Professor Haas is working towards PureLiFi, which can offset the global struggle for the vanishing wireless capacity. PureLiFi is striving to develop and drive technology suitable for secure, reliable and high-speed communication networks. This will help to integrate data and lighting utility infrastructure seamlessly while reducing energy consumptions significantly.

One of the most interesting features of Li-Fi is its security over the conventional networking methods. Although Li-Fi is not yet available on the Internet marketing websites, companies from the security-focused fraternity are highly interested parties. That is because prying eyes of third-parties find Li-Fi significantly harder to infiltrate compared to other current networking technologies.

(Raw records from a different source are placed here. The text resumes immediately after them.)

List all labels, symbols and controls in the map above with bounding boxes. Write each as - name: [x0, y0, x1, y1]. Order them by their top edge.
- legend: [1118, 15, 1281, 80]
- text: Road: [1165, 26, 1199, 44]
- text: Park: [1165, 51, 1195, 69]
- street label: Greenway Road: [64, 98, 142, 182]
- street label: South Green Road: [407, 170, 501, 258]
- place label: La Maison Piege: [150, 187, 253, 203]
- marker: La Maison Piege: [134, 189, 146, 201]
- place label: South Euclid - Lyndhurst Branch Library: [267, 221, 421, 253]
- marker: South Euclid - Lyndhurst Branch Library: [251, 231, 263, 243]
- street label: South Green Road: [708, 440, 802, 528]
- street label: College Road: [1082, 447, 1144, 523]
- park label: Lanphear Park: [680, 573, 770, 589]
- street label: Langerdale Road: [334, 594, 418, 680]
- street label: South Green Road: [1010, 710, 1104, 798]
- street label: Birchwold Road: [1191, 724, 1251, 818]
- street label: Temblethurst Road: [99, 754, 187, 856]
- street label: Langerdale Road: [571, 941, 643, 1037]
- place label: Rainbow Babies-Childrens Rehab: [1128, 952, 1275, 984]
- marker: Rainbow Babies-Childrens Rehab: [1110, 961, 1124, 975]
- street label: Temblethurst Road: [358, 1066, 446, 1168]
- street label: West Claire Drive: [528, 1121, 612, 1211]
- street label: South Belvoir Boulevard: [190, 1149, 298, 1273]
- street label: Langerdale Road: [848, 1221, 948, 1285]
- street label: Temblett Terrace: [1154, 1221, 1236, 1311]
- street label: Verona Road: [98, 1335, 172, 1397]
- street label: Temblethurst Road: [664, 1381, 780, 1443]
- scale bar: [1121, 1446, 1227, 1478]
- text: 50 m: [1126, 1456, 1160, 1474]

Li-Fi signals travel over narrowly focused beams and they cannot penetrate walls. Additionally, with LED lights, you have natural light beams; therefore, the uplink and downlink channels can be separated leading to increased security. For example, if you are browsing using two-channel Li-Fi, both beams will have to be intercepted for someone to infiltrate into your computer, provided they first gain entry into the same room as you are in.

In practice, Li-Fi networks use a desktop photosensitive unit to communicate with an off-the-shelf unmodified light fixture using infrared LEDs for its uplink and downlink channels. Within a range of about three meters, you can have uplink and downlink channels delivering a typical capacity of 5Mbps. With Li-Fi, it is possible to achieve speeds as high as 10Gbps as well. As an additional benefit, your workspace remains well lit.

Li-Fi allows you to have your content tailored before delivery. Within a single room such as in an exhibition, you could wander through various beams to pick up information relevant to your current location.